Korngold hat aus dieser Geschichte, deren Text er zusammen mit
seinem Vater, dem berühmten Wiener Musikpublizisten Julius Korngold,
geschrieben hat, 1920 eine dreiaktige Oper gestaltet. Ein von Freud und der
Psychoanalyse inspiriertes Psychodrama in drei Akten, das von Liebe, Tod,
Verlustschmerz, sexuellem Begehren und vom unerschöpflichen Lebensdrang des
Menschen handelt und das erstaunlich modern und zeitlos wirkt. Auch die
Musik hat etwas Zeitloses in ihrer genialischen Vermischung von Puccini,
Strauss, dem frühen Schönberg und musicalhaften, ja filmmusikhaften
Elementen – die freilich erst später „erfunden“ werden sollten.
Mehr
als Franz Schreker mit seinen verschroben-obsessiven
Musiktheaterkonzeptionen über Lust und Erotik, ist Korngold mit seiner
„Toten Stadt“ ein rundum überzeugendes und tief berührendes Musiktheater
gelungen, das zu Beginn der 20er Jahre große Erfolge feierte, bis die Nazis
die Karriere Korngolds abwürgten. Korngold emigrierte in die USA und wurde
einer der besten Filmkomponisten seiner Zeit (mit zwei Oscars
ausgezeichnet).
Die Münchner Neuproduktion dieser Oper mit Kirill
Petrenko am Pult, Marlis Petersen als Maire/Marietta und Jonas Kaufmann als
Paul ist vom ersten Ton bis zum letzten faszinierend, mitreißend – perfekt.

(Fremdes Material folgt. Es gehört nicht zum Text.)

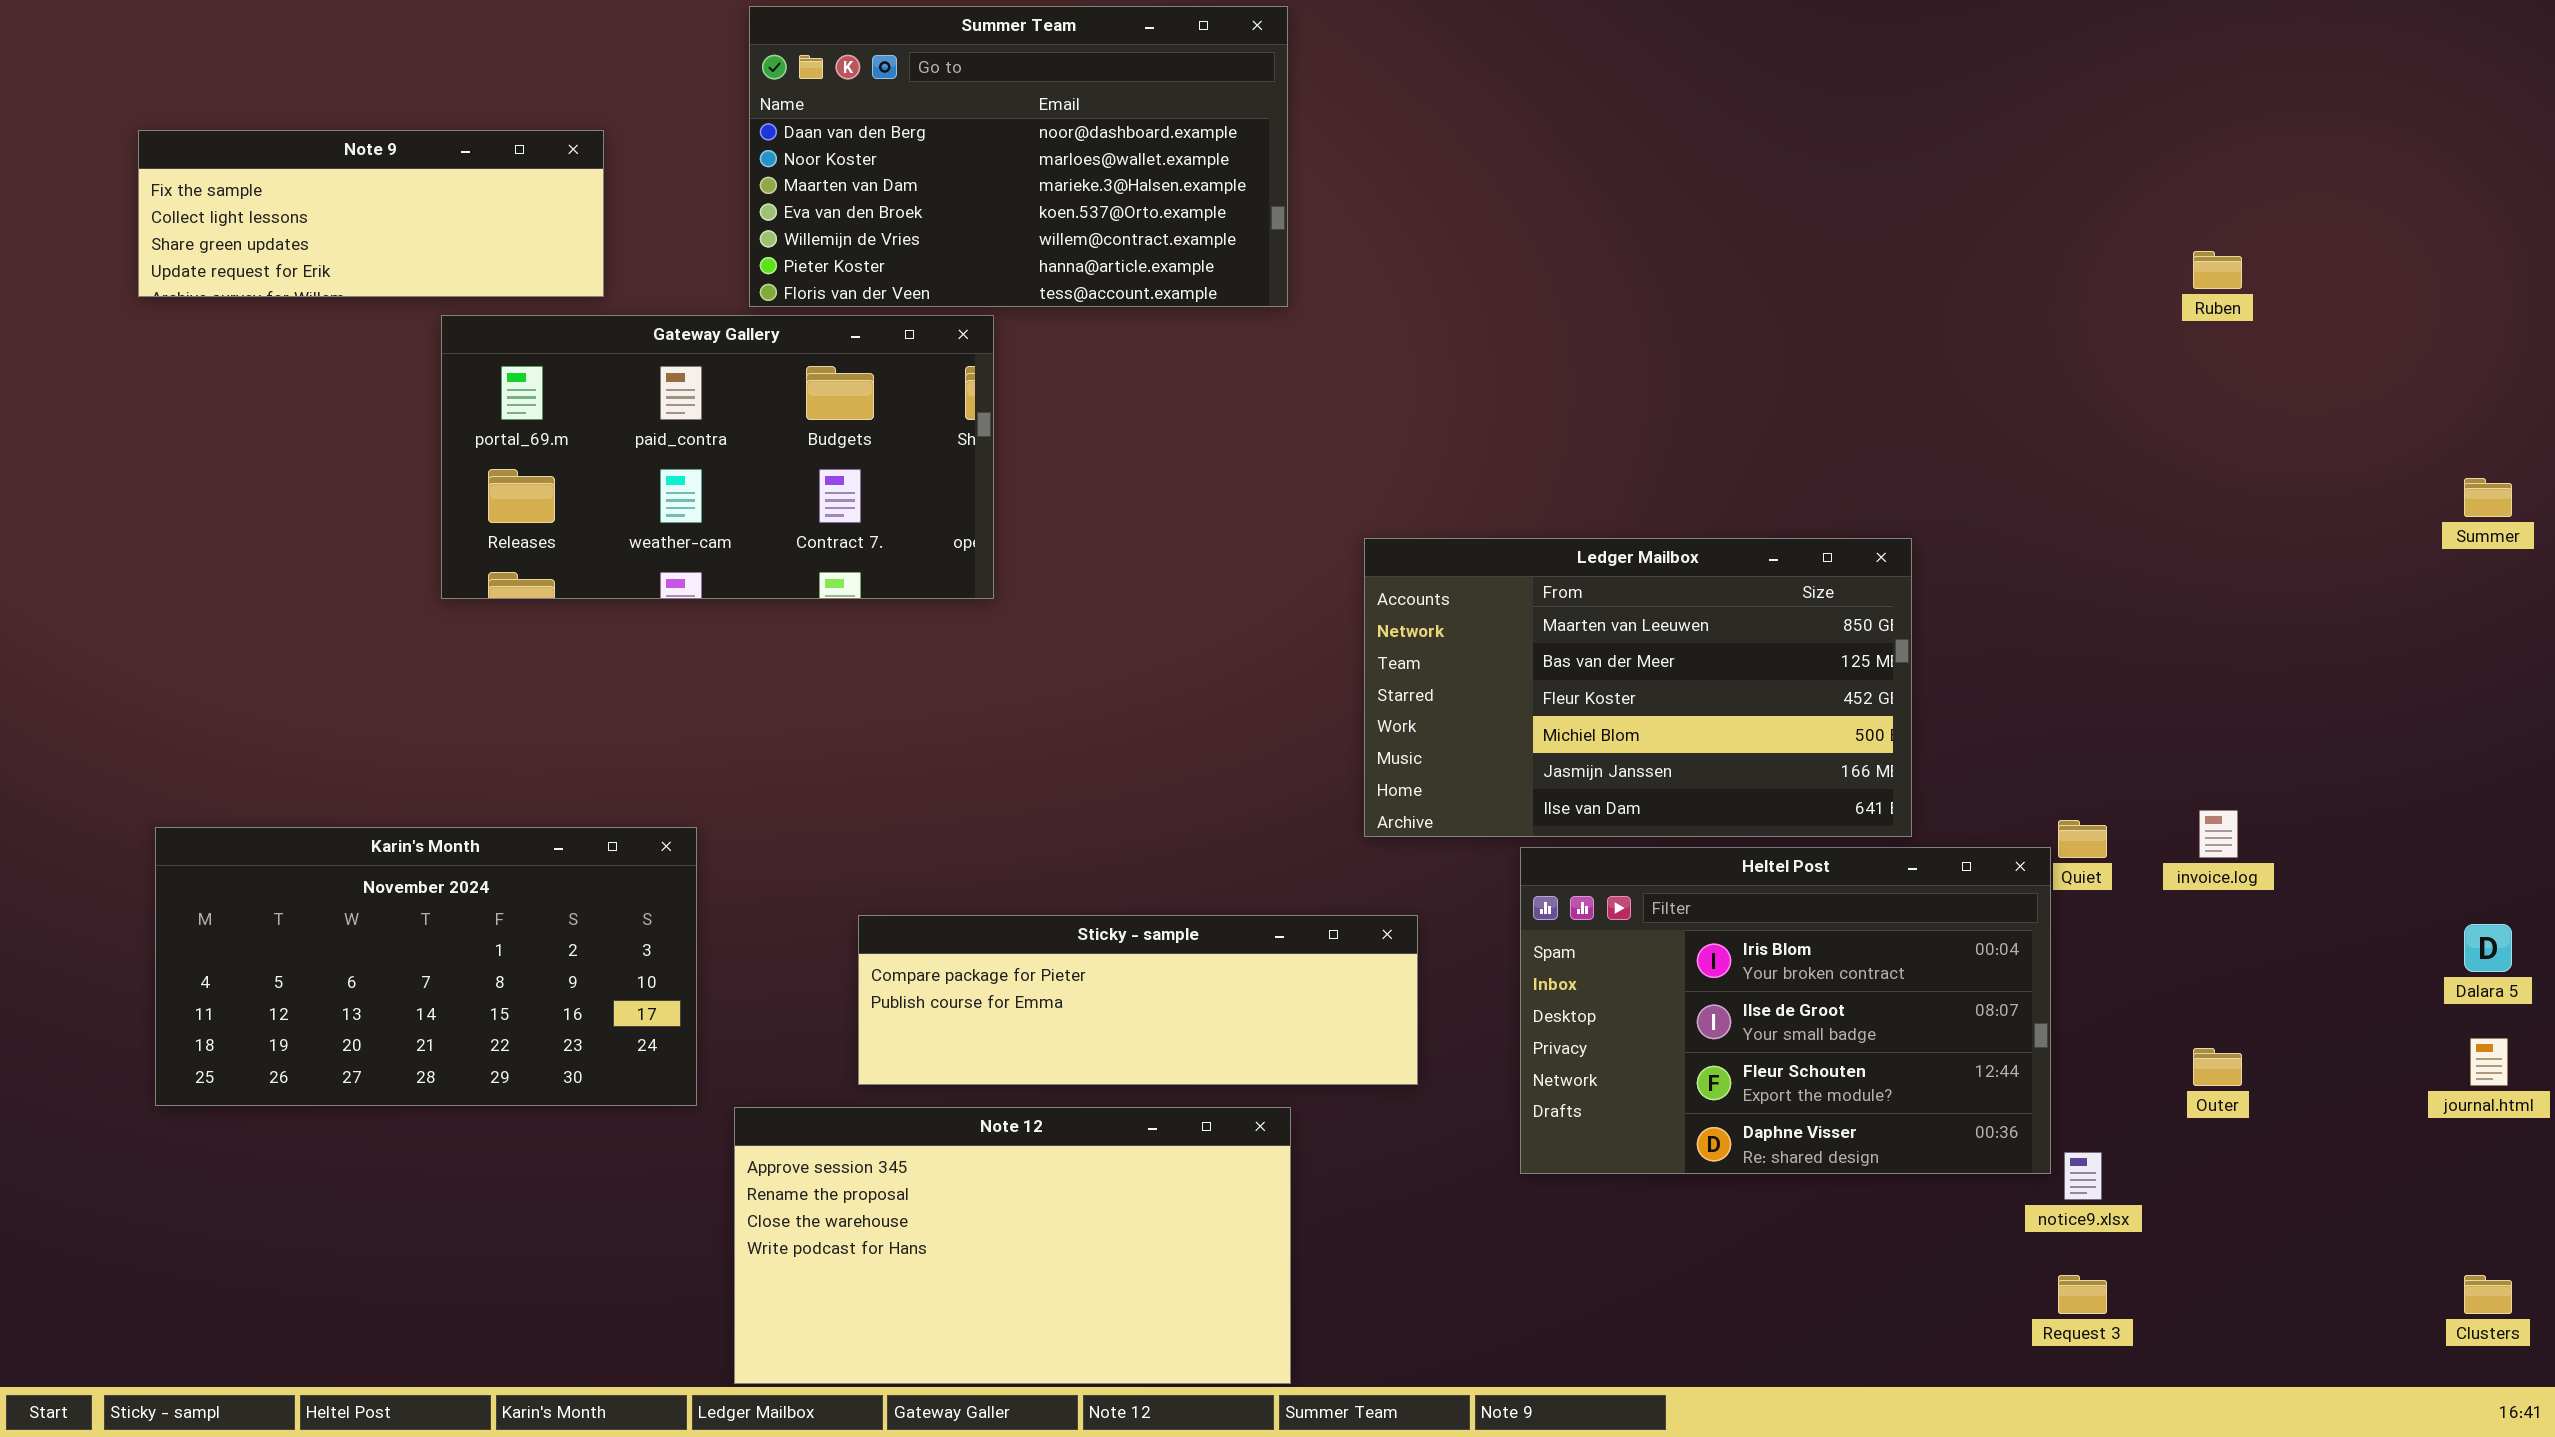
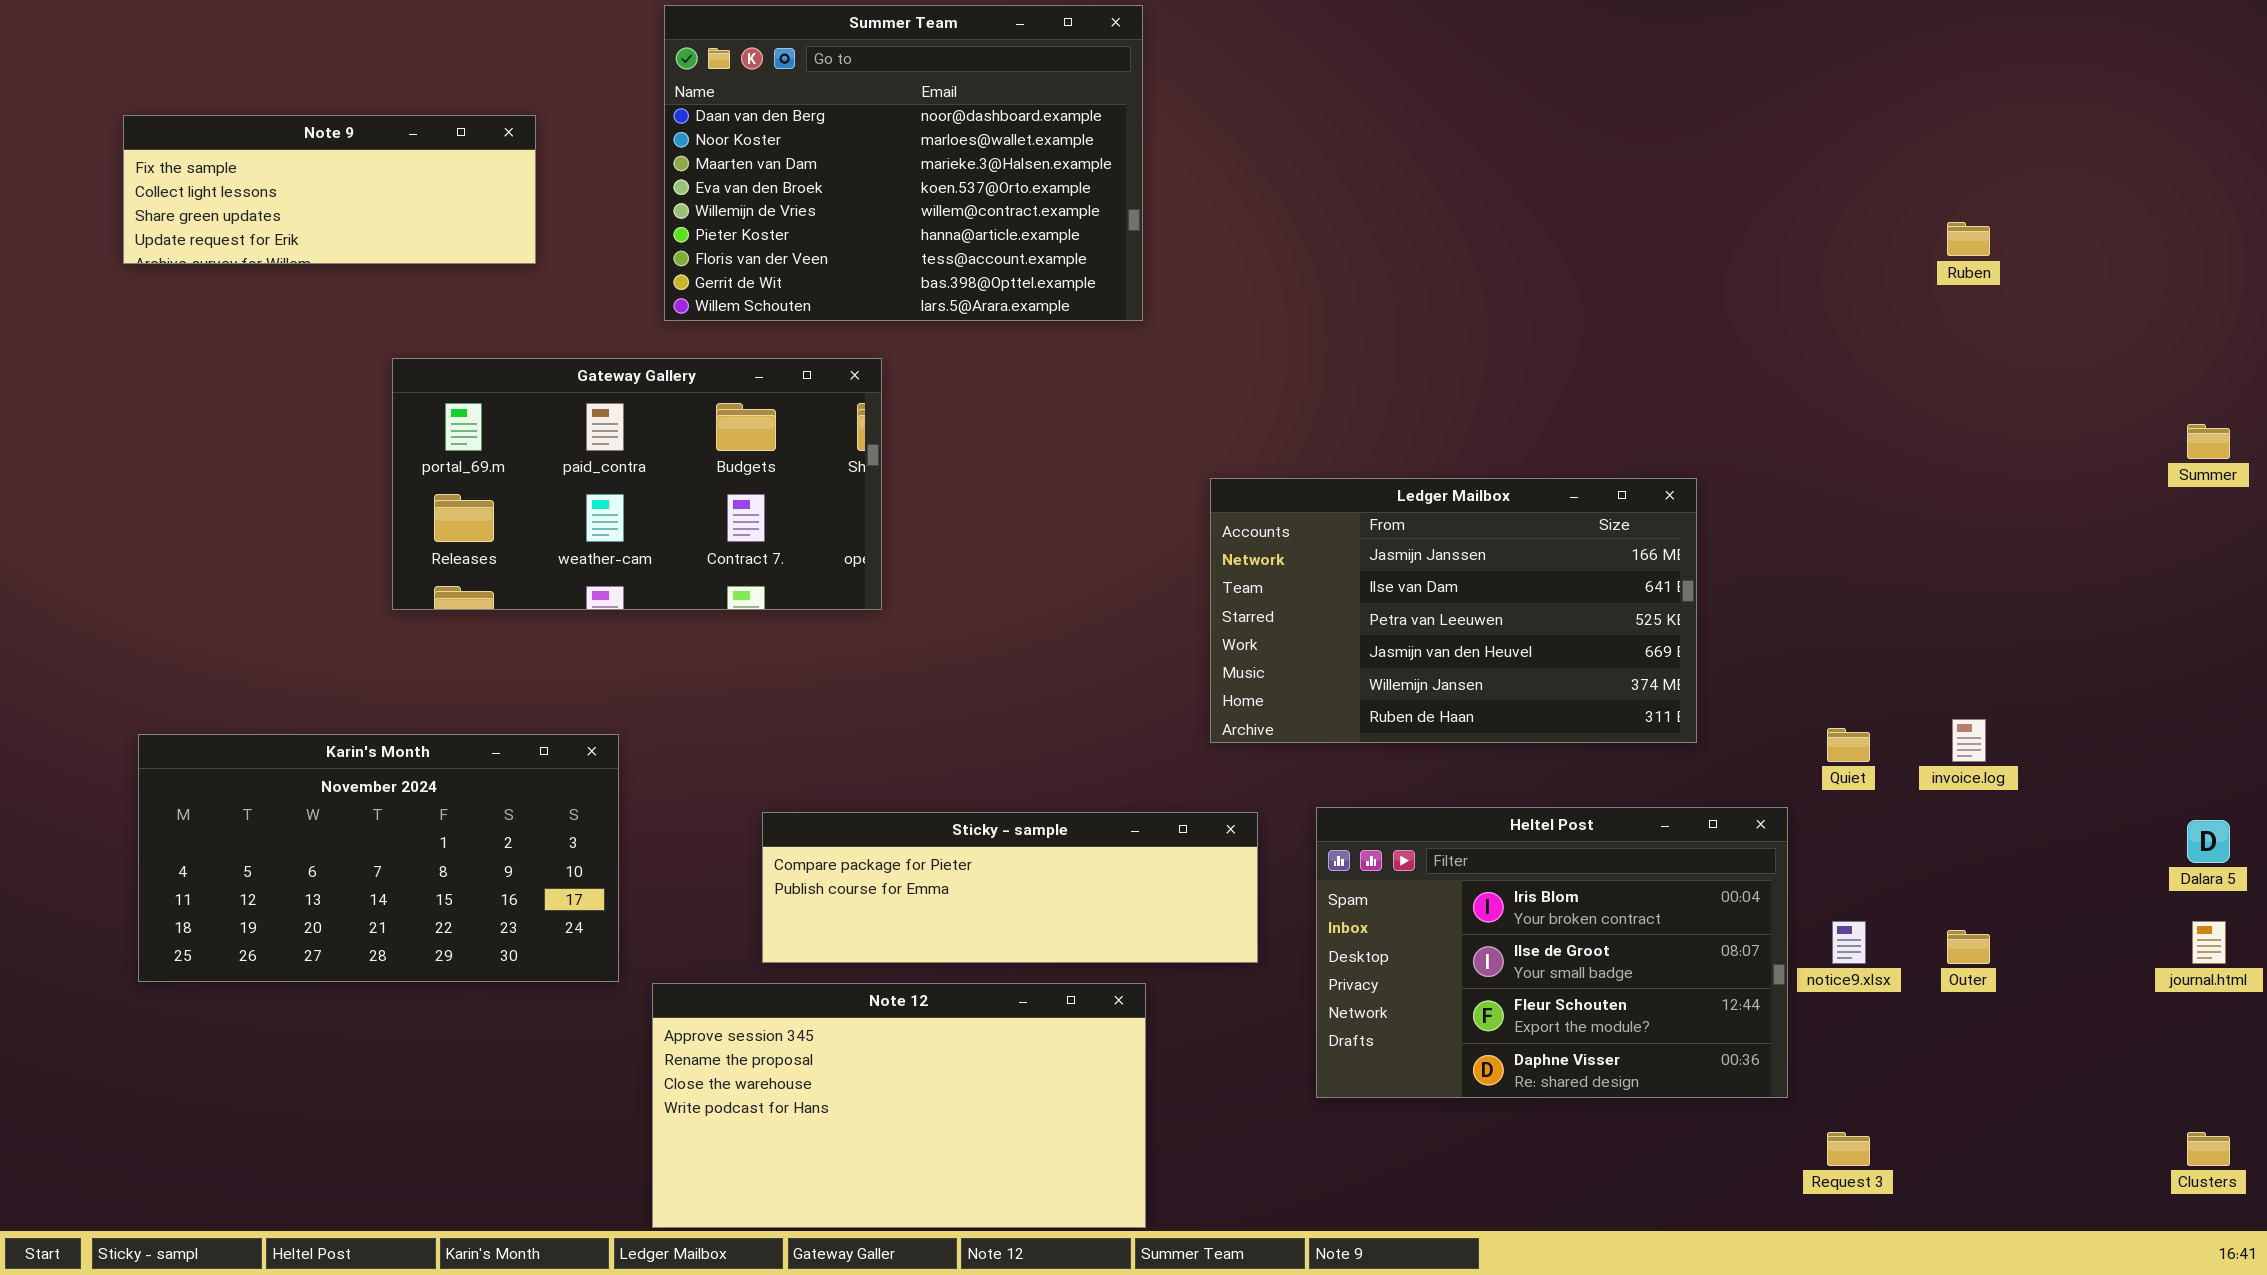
Summer Team: [749,6,1288,307] -> [664,5,1143,321], resized
Gateway Gallery: [441,315,994,599] -> [392,358,882,610], moved
Ledger Mailbox: [1364,538,1912,837] -> [1210,478,1697,743], scrolled down 4 rows
Heltel Post: [1520,847,2051,1174] -> [1316,807,1788,1098], moved
notice9.xlsx: [2064,1152,2102,1200] -> [1832,921,1866,964], moved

Petrenko lässt Korngolds vielfarbige und kernig akzentreiche Musik leuchten
und strahlen, zucken und bedrohlich grummeln, dass es eine einzige Freude
ist. Das klingt alles so unangestrengt und dennoch in jedem Detail stimmig
wie man es sich nur wünschen kann. Und das Staatsorchester präsentiert sich
in Bestform unter seinem ungemein gelöst wirkenden Noch-Chef.
Die
beiden Protagonisten sind gesanglich überragend. Marlies Petersen singt eine
kokette und enorm verführerische Schwester der Salome mit quirligem, dabei
immer klangschönem, schlankem Sopran. Und Jonas Kaufmann strahlt nicht
minder in dieser höhenreichen, überaus schwierigen Partie mit kräftigem
Tenorglanz (was schreibt Korngold hier nicht für fantastische Puccini-hafte
Kantilenen!). Und das Ganze dann auch noch bei großem körperlichen Einsatz,
denn so eine amour fou will ja auch glaubhaft dargestellt sein.
Simon
Stone setzt in seiner Regie auf Realismus und Natürlichkeit, was die beiden
Protagonisten auch wunderbar über die Rampe bringen. Die Bühne von Ralph
Myers stellt ein verschachteltes Wohnhaus dar. Mal sind die Räume neben, mal
übereinander geschichtet. Er versucht die psychische Verrücktheit oder
Entrücktheit Pauls optisch umzusetzen, indem Bühnenelemente ver-rückt
werden. Das ist anschaulich und einleuchtend, sieht aber auch ein wenig nach
Stadttheater aus (die Produktion ist so bereits in Basel zu sehen gewesen,
aber natürlich mit anderen Sängern). Egal, die Bühne ergänzt Sänger und
Musik sinnfällig und das ist ja durchaus nicht immer so an der Bayerischen
Staatsoper in München. Ein großer Abend!